:: READING TEXT ::
+ + + + + + +

Court Information
Ontario Court of Justice
Her Majesty the Queen v. R.D.
Reasons for Judgment
As Given by the Honourable Mr. Justice D.A. Harris
on January 23, 2013, at Cayuga, Ontario
Publication Ban Notice
INFORMATION CONTAINED HEREIN IS PROHIBITED FROM PUBLICATION PURSUANT TO SECTION 486.4(1) OF THE CRIMINAL CODE BY ORDER OF THE COURT DATED NOVEMBER 23, 2010
Appearances
A. Paparella – Counsel for the Crown
J. Kerr – Counsel for R.D.
Transcript Information
Transcript Ordered: January 23, 2013
Transcript Completed: February 12, 2013
Ordering Party Notified: February 12, 2013
Reasons for Judgment
HARRIS, J. (Orally):
Charges and Procedural Background
R.D. has been charged with one count of sexual assault that is alleged to have occurred between July 15, 2010 and August 15, 2010 with respect to S.L.
He has also been charged with one count of sexual assault, one count of invitation to sexual touching, and two counts of sexual interference, all of which are alleged to have occurred on September 4, 2010 with respect to S.O.
These charges are set out on two different Informations but counsel agreed that these should be tried together since the facts overlap. We proceeded on that basis.
Mr. D. entered a plea of not guilty with respect to all charges. I heard evidence on three different days. S.O. and S.L. testified for the Crown. H.S., Mr. D., and K.K. testified for the defence. Mr. D. is before me today for judgment.
Evidence of S.O.
S.O. is Mr. D.'s daughter. She testified that she was six weeks shy of her 15th birthday as of September 4, 2010. She testified further that her father sexually assaulted her on that day. More particularly she said that while they were sleeping together in the same bed, Mr. D. put his hands up her shirt, pulled her bra down and rubbed her breast. He also grabbed her hand and guided it so that it briefly touched his penis.
Evidence of S.L.
S.L. was a friend of S.O. She testified that one night earlier during the summer of 2010, she and S.O. slept over at Mr. D.'s residence. She was 16 years old at the time. That night, when the three of them were sleeping together in the same bed, Mr. D. took S.L.'s right hand and guided it down his pants so that her hand touched his genitals. She later specified that by genitals she was referring to his penis.
Evidence of the Accused
Mr. D. testified. He agreed that the two girls had slept over on the two occasions but stated that he had not touched either of them in the way that they alleged.
Legal Framework
Clearly then, in light of the Supreme Court of Canada decision in R. v. W.(D.), [1991] 1 S.C.R. 742, if I believe Mr. D.'s testimony, I must find him not guilty. Even if I do not believe his testimony, if it leaves me with a reasonable doubt about his guilt, I must find him not guilty. Finally, even if his testimony does not raise a reasonable doubt about his guilt, if after considering all the evidence that I do accept I am not satisfied beyond a reasonable doubt of his guilt, I must acquit.

+ + + + + + +

:: EXTRACTED RECORDS ::
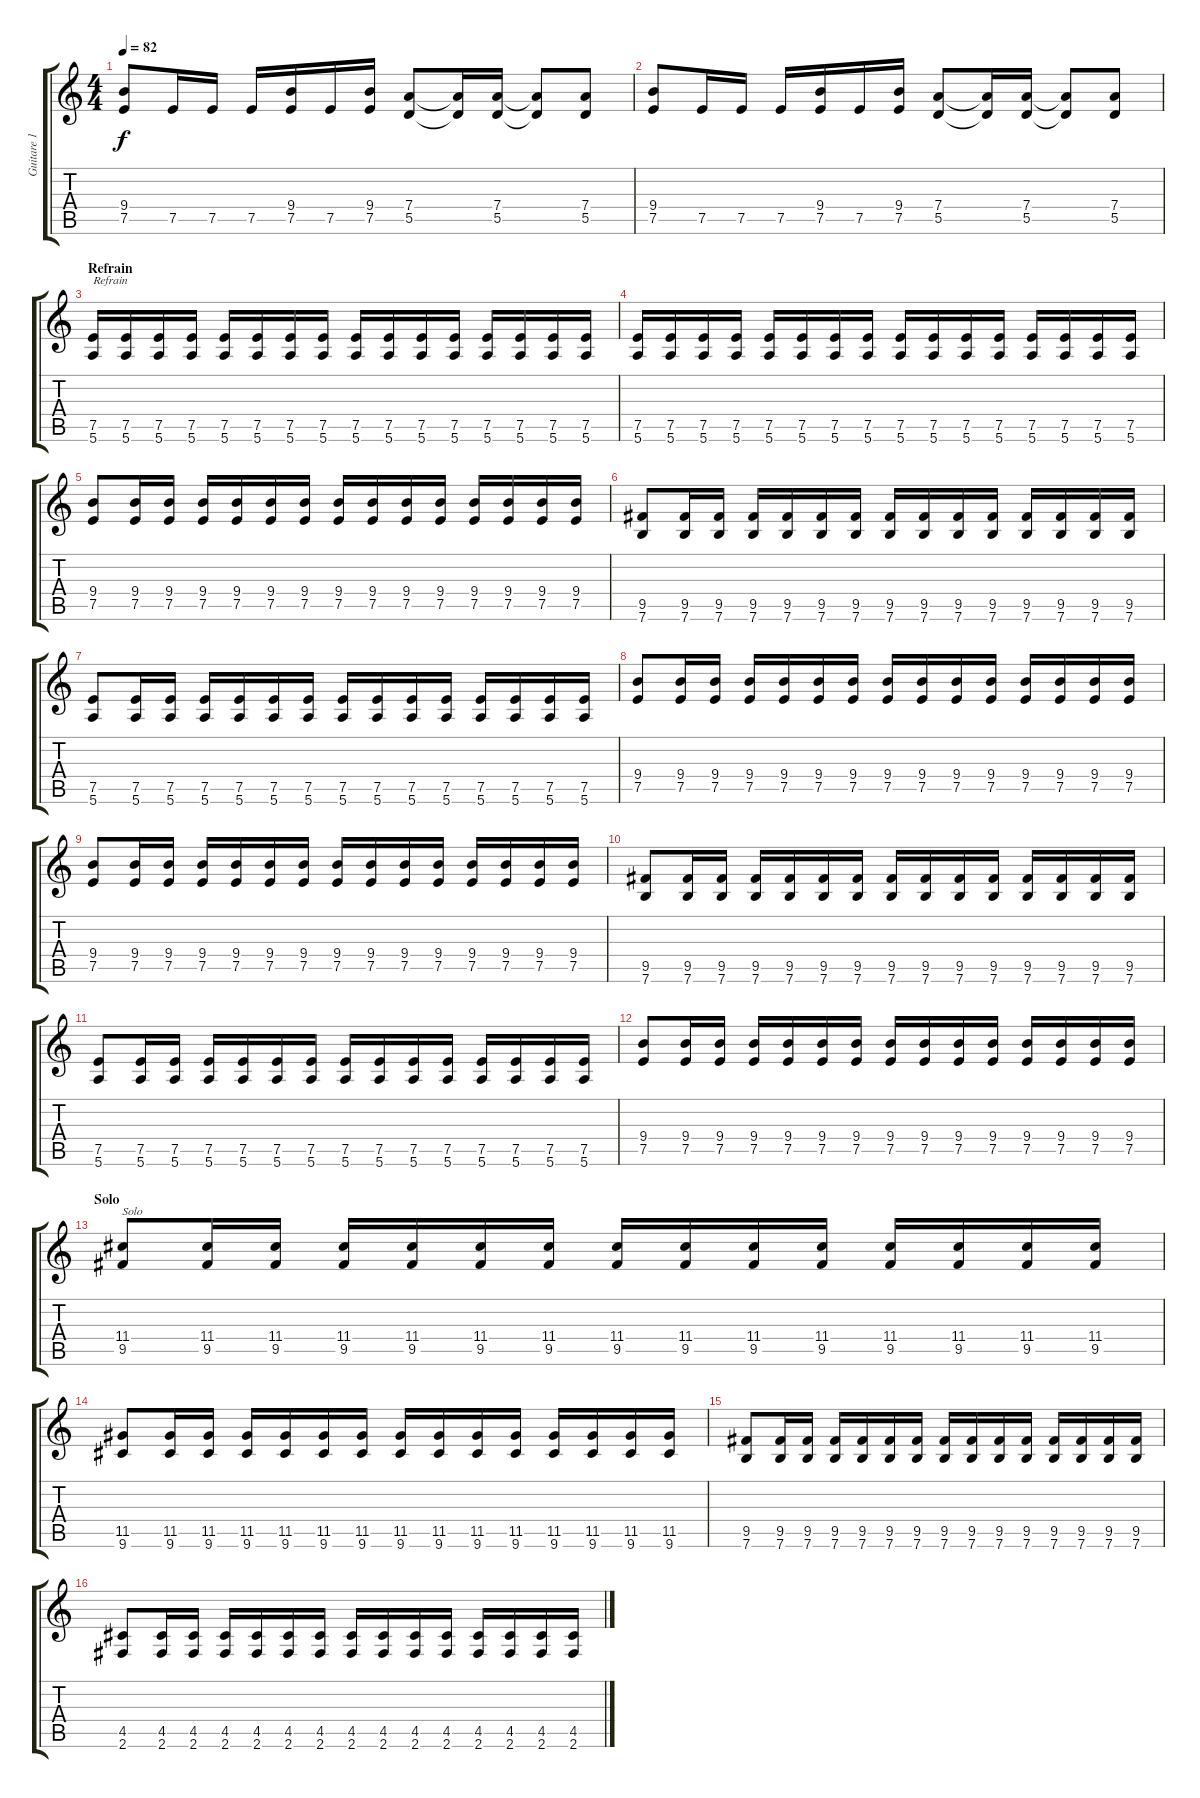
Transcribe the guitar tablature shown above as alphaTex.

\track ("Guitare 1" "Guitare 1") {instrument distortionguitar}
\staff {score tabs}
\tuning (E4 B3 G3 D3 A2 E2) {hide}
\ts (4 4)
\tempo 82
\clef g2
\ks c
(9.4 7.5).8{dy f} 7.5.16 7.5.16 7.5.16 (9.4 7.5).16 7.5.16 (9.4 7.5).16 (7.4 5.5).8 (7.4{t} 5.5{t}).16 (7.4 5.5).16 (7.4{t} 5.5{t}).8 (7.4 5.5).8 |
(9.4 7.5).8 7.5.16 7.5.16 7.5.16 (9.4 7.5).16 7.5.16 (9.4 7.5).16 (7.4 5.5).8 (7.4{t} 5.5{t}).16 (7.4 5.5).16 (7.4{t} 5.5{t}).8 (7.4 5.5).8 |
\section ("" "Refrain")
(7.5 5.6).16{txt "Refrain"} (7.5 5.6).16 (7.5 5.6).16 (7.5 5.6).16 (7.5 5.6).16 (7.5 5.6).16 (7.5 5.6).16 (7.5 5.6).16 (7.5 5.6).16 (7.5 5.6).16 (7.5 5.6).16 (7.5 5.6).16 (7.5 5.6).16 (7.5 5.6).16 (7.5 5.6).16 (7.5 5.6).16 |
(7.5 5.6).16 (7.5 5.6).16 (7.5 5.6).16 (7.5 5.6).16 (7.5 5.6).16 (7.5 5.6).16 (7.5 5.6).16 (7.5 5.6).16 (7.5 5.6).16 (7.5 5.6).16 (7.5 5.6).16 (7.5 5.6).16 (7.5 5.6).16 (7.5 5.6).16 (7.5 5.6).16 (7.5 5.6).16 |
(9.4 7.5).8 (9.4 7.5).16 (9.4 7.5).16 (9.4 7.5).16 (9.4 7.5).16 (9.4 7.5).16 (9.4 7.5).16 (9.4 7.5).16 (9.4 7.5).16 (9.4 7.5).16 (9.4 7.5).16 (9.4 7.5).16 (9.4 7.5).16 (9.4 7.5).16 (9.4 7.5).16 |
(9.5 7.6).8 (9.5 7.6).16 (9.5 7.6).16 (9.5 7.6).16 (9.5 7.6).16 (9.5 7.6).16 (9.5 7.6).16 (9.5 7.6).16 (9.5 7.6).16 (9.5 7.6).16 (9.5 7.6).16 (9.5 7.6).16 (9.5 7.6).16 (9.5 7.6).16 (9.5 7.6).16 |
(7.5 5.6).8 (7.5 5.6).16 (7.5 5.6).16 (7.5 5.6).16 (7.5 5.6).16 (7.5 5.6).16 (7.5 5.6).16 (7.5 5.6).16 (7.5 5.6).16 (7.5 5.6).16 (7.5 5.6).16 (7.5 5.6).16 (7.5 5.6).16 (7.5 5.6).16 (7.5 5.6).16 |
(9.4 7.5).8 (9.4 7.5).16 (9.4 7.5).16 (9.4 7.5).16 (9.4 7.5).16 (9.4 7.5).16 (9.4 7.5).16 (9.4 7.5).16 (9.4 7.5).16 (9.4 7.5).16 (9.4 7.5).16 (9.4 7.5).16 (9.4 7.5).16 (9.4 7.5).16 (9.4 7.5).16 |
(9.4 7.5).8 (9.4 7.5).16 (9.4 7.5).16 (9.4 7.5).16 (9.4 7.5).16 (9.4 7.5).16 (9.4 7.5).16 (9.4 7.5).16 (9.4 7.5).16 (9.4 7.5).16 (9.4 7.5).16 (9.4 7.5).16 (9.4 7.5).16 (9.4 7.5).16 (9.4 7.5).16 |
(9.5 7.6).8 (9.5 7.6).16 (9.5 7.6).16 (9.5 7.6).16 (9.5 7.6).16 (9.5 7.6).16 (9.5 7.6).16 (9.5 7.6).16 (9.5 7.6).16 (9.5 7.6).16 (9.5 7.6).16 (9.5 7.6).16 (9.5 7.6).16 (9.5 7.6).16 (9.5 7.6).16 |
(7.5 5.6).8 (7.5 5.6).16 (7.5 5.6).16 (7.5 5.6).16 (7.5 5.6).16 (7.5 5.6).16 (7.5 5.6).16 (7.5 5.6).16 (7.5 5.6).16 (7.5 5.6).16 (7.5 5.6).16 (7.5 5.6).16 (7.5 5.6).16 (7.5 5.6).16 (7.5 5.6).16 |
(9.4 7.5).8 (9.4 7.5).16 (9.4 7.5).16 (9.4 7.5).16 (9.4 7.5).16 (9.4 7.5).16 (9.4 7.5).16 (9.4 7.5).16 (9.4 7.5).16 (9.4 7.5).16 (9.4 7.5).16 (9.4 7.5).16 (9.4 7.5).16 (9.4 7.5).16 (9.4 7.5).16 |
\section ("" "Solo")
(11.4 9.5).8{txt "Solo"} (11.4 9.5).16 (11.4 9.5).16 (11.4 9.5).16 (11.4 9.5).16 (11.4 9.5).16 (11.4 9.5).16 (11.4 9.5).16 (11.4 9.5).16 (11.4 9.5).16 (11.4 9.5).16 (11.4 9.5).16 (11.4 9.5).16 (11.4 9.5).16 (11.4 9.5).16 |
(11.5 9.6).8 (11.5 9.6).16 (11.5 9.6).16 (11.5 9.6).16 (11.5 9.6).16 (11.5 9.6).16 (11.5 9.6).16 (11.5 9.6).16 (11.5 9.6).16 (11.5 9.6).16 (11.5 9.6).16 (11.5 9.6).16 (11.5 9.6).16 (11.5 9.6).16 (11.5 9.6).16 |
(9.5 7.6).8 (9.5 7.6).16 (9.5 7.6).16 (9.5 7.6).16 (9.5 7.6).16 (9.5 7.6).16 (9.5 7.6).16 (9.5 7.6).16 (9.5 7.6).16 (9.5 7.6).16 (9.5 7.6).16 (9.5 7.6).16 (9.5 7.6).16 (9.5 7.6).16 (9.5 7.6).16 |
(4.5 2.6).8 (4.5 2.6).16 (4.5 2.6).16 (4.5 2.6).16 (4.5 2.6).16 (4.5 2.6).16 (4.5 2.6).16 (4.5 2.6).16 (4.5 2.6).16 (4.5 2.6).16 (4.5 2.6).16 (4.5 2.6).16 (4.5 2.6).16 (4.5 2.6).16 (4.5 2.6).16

+ + + + + + +

:: TASK 1 ::
Condense the paragraph of the court judgment that begins "Mr. D. entered a plea" into a short bulleted list, keeping its main facts.
:: TASK 2 ::
List every line of the records that contains the string "Refrain", matching case exactly.

:: EXERCISE RESULT 1 ::
- Mr. D. pleaded not guilty to all charges.
- Evidence was heard on three different days.
- S.O. and S.L. testified for the Crown.
- H.S., Mr. D., and K.K. testified for the defence.
- Mr. D. appears today for judgment.

:: EXERCISE RESULT 2 ::
\section ("" "Refrain")
(7.5 5.6).16{txt "Refrain"} (7.5 5.6).16 (7.5 5.6).16 (7.5 5.6).16 (7.5 5.6).16 (7.5 5.6).16 (7.5 5.6).16 (7.5 5.6).16 (7.5 5.6).16 (7.5 5.6).16 (7.5 5.6).16 (7.5 5.6).16 (7.5 5.6).16 (7.5 5.6).16 (7.5 5.6).16 (7.5 5.6).16 |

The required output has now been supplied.